**What this exercise asks:**
1. According to the Datasets page, which digest algorithm is listed for the registered persons.csv file?
2. From the Datasets page, extract the passage starting with "A Dataset is" and going on through "token = getpass.getpass()".

**Excerpted passage:**

# Datasets

A Dataset is a specialization of a `Resource` that aims to register (upload) files with its metadata.

In [1]:
from kgforge.core import KnowledgeGraphForge

In [2]:
import getpass

In [3]:
token = getpass.getpass()

In [4]:
forge = KnowledgeGraphForge("../../configurations/demo-forge-nexus.yml", token=token)

## Imports

In [5]:
from kgforge.core import Resource

In [6]:
from kgforge.specializations.resources import Dataset

In [7]:
import pandas as pd

In [8]:
import json

In [9]:
def pp(x): print(json.dumps(x, indent=4))

## Creation with files

In [10]:
! ls -p ../../data | egrep -v /$

associations.tsv
my_data.xwz
persons.csv


In [11]:
jane = Resource(type="Person", name="Jane Doe")

In [12]:
persons = Dataset(forge, name="Interesting Persons")

In [13]:
persons.add_files("../../data/persons.csv")

In [14]:
persons.add_contribution(jane)

In [15]:
forge.register(persons)

<action> _register_one
<succeeded> True


In [16]:
# print(persons)
pp(forge.as_json(persons))

{
    "id": "https://bbp.epfl.ch/dke/kgforge_tests/43b30848-b2d5-4cff-8409-057a70a8c44a",
    "type": "Dataset",
    "contribution": {
        "type": "Contribution",
        "agent": {
            "id": {
                "type": "Person",
                "name": "Jane Doe"
            },
            "type": "Agent"
        }
    },
    "hasPart": {
        "type": "DataDownload",
        "contentSize": {
            "unitCode": "bytes",
            "value": 163
        },
        "contentUrl": "https://staging.nexus.ocp.bbp.epfl.ch/v1/files/dke/kgforge_tests/0017a10b-958d-42f7-90b0-b18aa6b41280",
        "digest": {
            "algorithm": "SHA-256",
            "value": "4ea2f323c33e1fde5b7e48ab14fda50490e56e55dd6b1b369113fc3615c4e7ea"
        },
        "encodingFormat": "text/csv",
        "name": "persons.csv"
    },
    "name": "Interesting Persons"
}


In [17]:
associations = Dataset(forge, name="Associations data")

In [18]:
associations.add_files("../../data/associations.tsv")

In [19]:
associations.add_derivation(persons)

In [20]:
associations.add_contribution(jane)

**Provided data:**
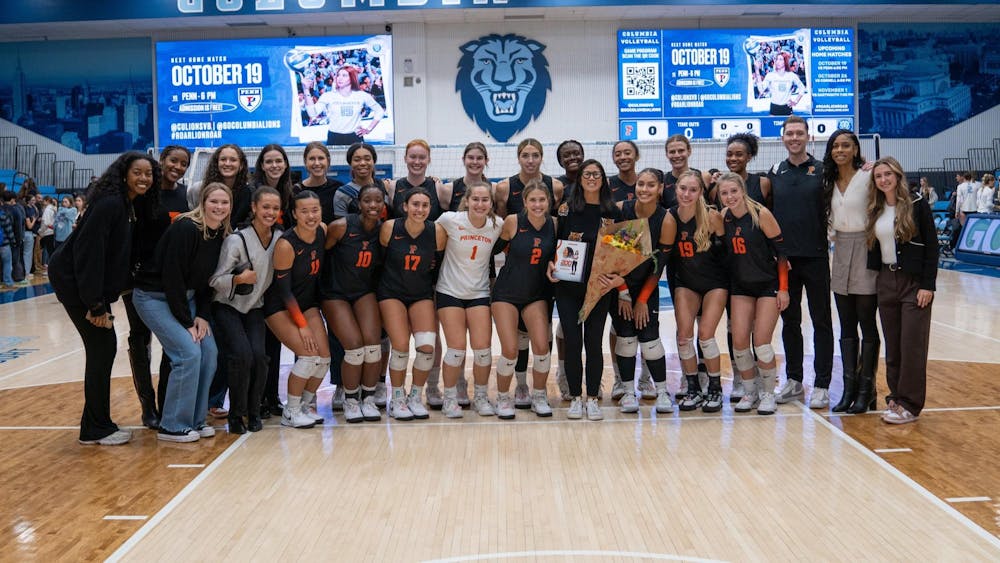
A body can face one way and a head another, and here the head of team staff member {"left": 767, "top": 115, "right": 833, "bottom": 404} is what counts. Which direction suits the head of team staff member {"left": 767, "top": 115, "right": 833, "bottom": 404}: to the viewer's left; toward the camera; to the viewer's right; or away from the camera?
toward the camera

**Solutions for each task:**
1. SHA-256

2.
A Dataset is a specialization of a `Resource` that aims to register (upload) files with its metadata.

In [1]:
from kgforge.core import KnowledgeGraphForge

In [2]:
import getpass

In [3]:
token = getpass.getpass()